- WRITTEN TASKS -
**a)** Repeat everything in the Rwanda travel piece from "The Luxury Holiday" down to "country’s mountain gorillas.".
**b)** According to the Rwanda travel piece, when are the joint community services held?
**c)** Render this sentence from the Rwanda travel piece in French: "Indeed, this is a nation reborn, a fact perhaps best expressed by the joint community services, held on the last Saturday of each month."
---- TEXT TO READ
The Luxury Holiday Company Africa specialist Katrin Rummer takes a trip on the wild side, exploring Rwanda’s spectacular national parks and fulfilling a long-held ambition to meet the country’s mountain gorillas.
I arrived into Kigali after an 11-hour flight, which flew by in a cloud of anticipation and excitement. This was my first glimpse of Rwanda, a 4x4 transfer from the airport to my hotel in the capital – a newly opened luxury boutique called The Retreat. With its slick décor, an outdoor saltwater pool and lush gardens, it was tempting to spend the rest of the day ensconced. But there was a city to explore. So, after a deliciously spiced tea, a strong Rwandan coffee and a freshen-up in my room, I headed out in an attempt to gain an insight into the country’s reinvention after the years of genocidal oppression during the Rwandan Civil War. And, there was really only one place to start. The Genocide Memorial Site & Museum is an absolute must for any visitor, its exhibitions a sometimes brutal reminder of the atrocities that took place. In some respects, it’s not for the faint hearted, but is perhaps the best way to understand the country, its people and how far they’ve come since those dark days. Indeed, this is a nation reborn, a fact perhaps best expressed by the joint community services, held on the last Saturday of each month. The rest of the day was spent ambling, taking in the city’s bustling streets, stopping to browse at street stalls and having my first taste of the local food, delicious meat brochettes washed down with a glass or two of Urwagwa – the ubiquitous banana beer.
--------
---- MATERIAL
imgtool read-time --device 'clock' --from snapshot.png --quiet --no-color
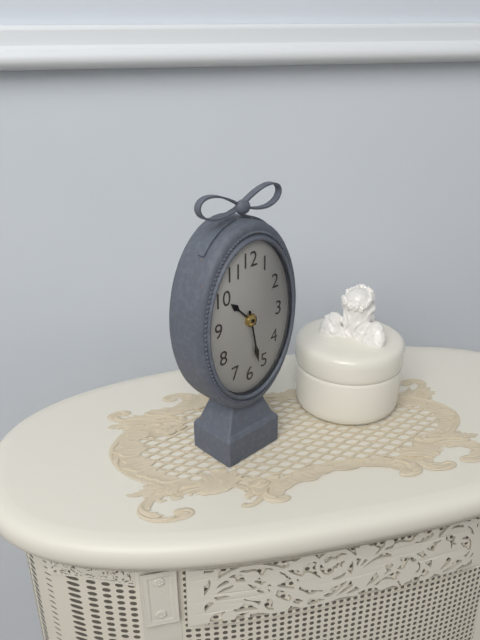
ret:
10:28
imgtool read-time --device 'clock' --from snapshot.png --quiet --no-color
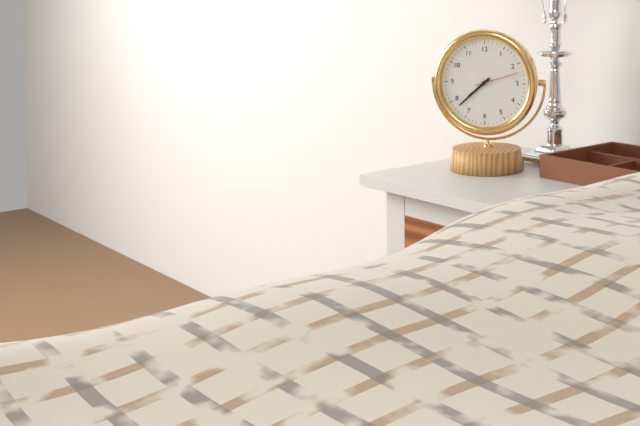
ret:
7:38
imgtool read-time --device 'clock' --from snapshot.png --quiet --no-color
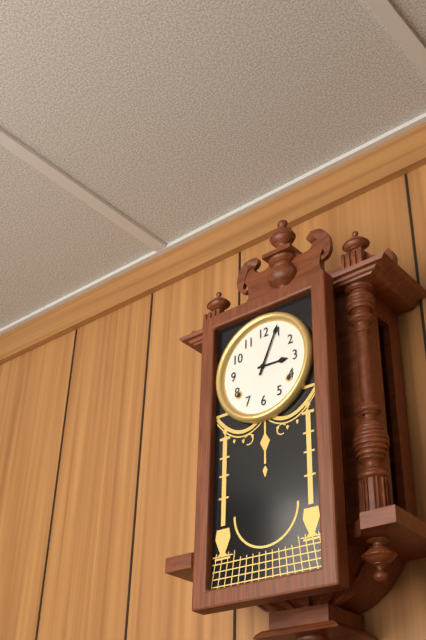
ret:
3:04
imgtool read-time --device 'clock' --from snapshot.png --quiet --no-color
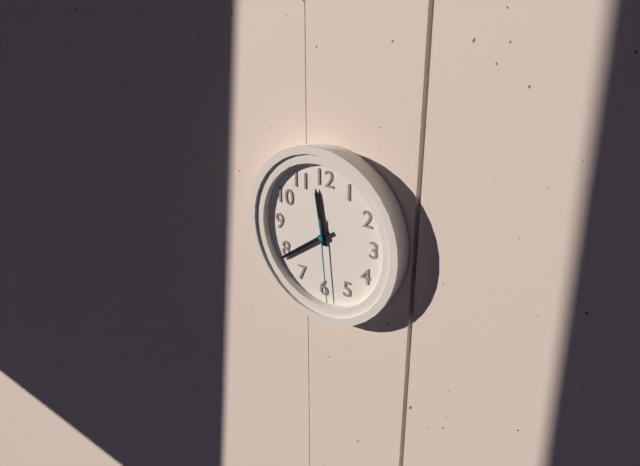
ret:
11:39:29
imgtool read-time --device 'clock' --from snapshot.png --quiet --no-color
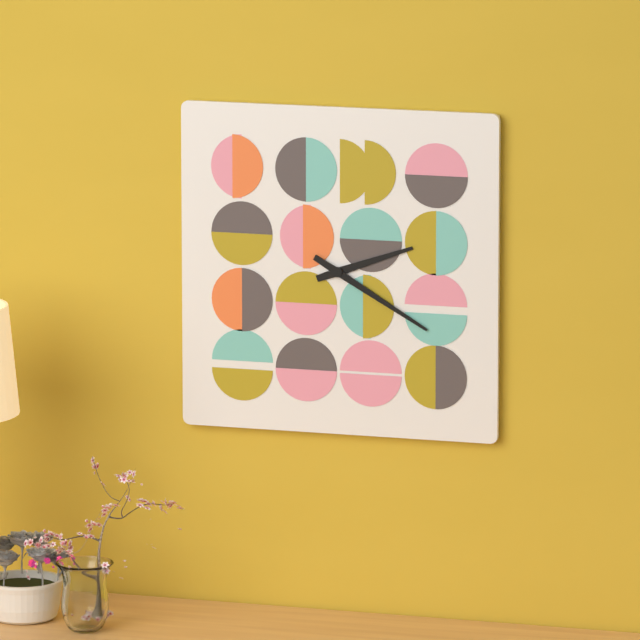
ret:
2:20
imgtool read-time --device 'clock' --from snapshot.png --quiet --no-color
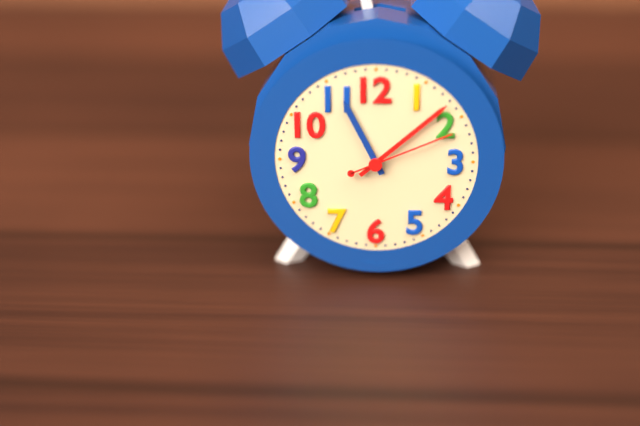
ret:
11:08:11
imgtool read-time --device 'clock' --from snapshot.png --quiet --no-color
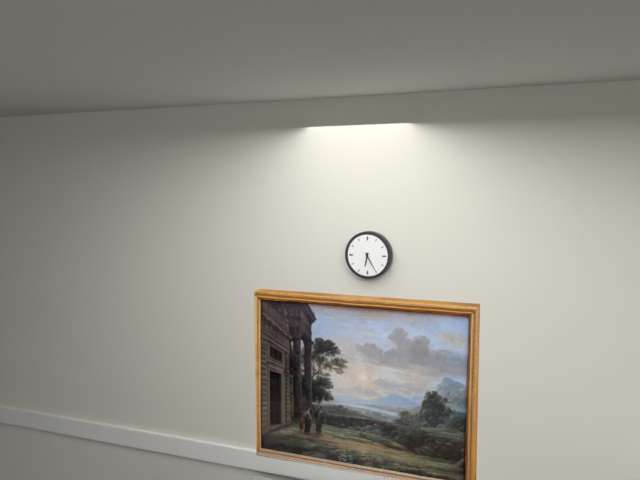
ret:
6:25
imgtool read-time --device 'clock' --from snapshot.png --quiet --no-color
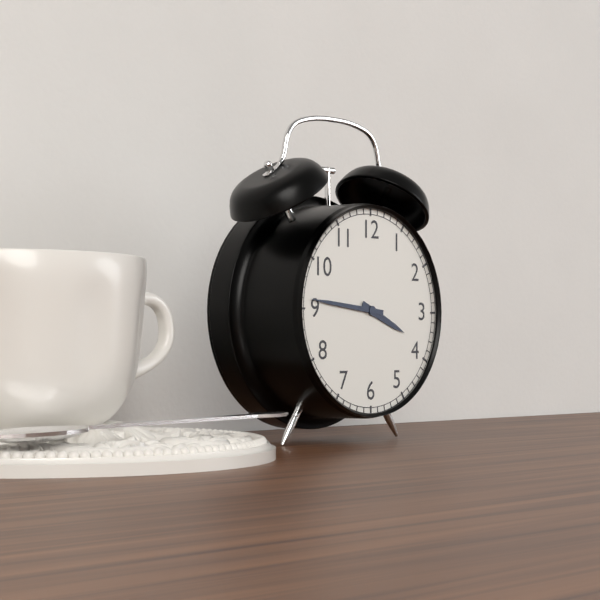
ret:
3:46
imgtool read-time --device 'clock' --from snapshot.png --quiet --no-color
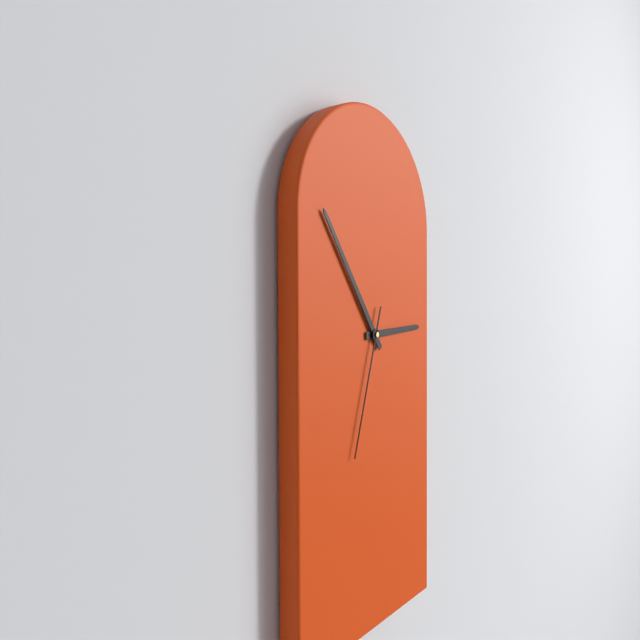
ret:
2:54:33
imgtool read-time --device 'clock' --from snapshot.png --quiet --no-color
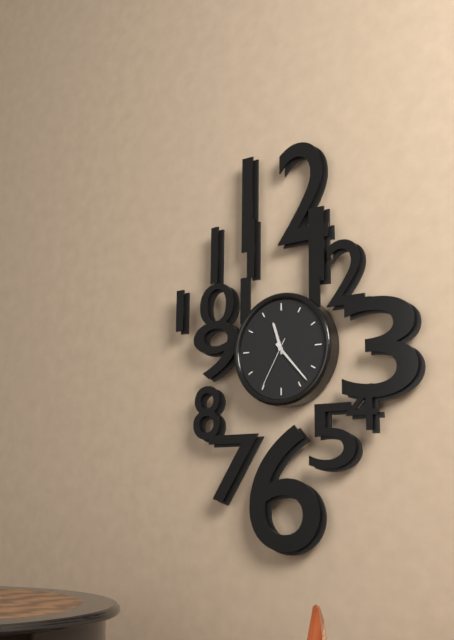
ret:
11:23:35
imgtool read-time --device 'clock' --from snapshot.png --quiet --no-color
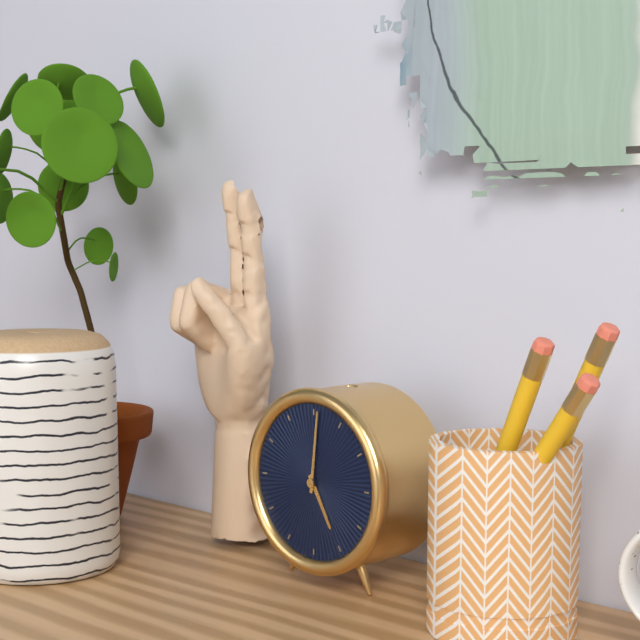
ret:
5:01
--------
- SOLUTIONS TO THE EXERCISE -
**a)**
The Luxury Holiday Company Africa specialist Katrin Rummer takes a trip on the wild side, exploring Rwanda’s spectacular national parks and fulfilling a long-held ambition to meet the country’s mountain gorillas.

**b)** They are held on the last Saturday of each month.

**c)** En effet, c'est une nation renaissante, ce qu'expriment peut-être le mieux les services communautaires collectifs, organisés le dernier samedi de chaque mois.